The video game market today is a complicated assortment of distribution and development models. Once the path was simple: physical copies managed into retailers by big name development studios. Now, with the advent of “demand entertainment” the models serve a consumer constantly on the side of immediate want. Independent developers take these new distribution channels seriously as a way to cut physical and marketing costs while focusing on innovation.
The complexity of these new streams has been managed well by publishers through XBOX LIVE, the Wii Virtual Console, and PlayStation Network (PSN). Sony’s Worldwide Studios Organization president, Shuhei Yoshida, in particular, understands how important this trend needs to grow.
Read more how indie games are becoming a bigger deal after the break.

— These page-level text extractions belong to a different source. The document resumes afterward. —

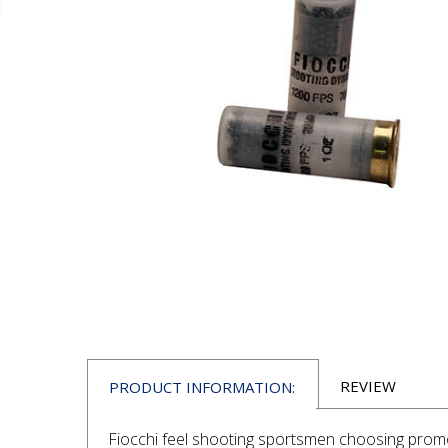
REVIEW
PRODUCT INFORMATION:
Fiocchi feel shooting sportsmen choosing promot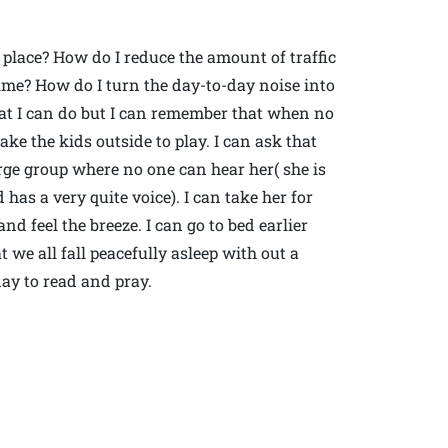
 place? How do I reduce the amount of traffic
ime? How do I turn the day-to-day noise into
what I can do but I can remember that when no
ke the kids outside to play. I can ask that
rge group where no one can hear her( she is
has a very quite voice). I can take her for
nd feel the breeze. I can go to bed earlier
 we all fall peacefully asleep with out a
day to read and pray.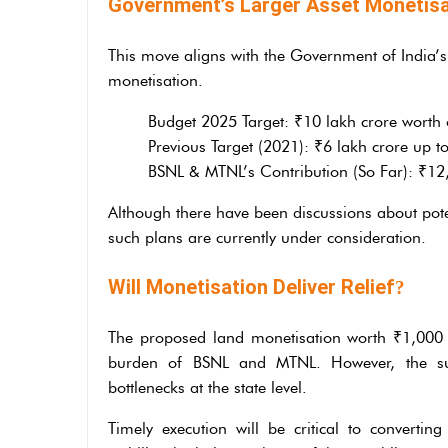
Government’s Larger Asset Monetisa
This move aligns with the Government of India’s
monetisation.
Budget 2025 Target: ₹10 lakh crore worth
Previous Target (2021): ₹6 lakh crore up t
BSNL & MTNL’s Contribution (So Far): ₹12,9
Although there have been discussions about pote
such plans are currently under consideration.
Will Monetisation Deliver Relief
?
The proposed land monetisation worth ₹1,000 c
burden of BSNL and MTNL. However, the succ
bottlenecks at the state level.
Timely execution will be critical to convertin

Sony’s efforts have begun to pay off considerably with 2012’s publishing cutting-edge indie titles such as Journey, Papo & Yo, and Dyad. Yoshida explains, “I don’t think we’re promoting the need to create artistic games per se. But what we really are working hard is to help create the ecosystem for smaller developers to be able to bring their content to the market and be rewarded financially as well.”

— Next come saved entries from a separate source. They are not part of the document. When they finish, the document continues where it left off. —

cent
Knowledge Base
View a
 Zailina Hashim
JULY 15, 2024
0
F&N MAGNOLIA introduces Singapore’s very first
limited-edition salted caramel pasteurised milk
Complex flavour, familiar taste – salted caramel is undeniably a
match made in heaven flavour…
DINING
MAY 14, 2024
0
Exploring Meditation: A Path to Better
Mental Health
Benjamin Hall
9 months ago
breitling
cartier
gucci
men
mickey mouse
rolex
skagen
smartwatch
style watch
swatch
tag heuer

He goes on to state Sony does this, “because it’s really important for the industry to always give a chance to these up-and-coming, perhaps more free from conventions, type of developers, to try out something and really get things published and get feedback from consumers.”
This gives immense hope for indie devs to make their mark while having big-name publisher support. As the market continues to fluctuate to the demands of the consumer, it will be curious to see the dynamic set by spry young indie devs and their AAA developer competition. In this modern world where demand is priority, developers of all varieties compete over the consumer dollar for the best entertainment value at the fastest distribution.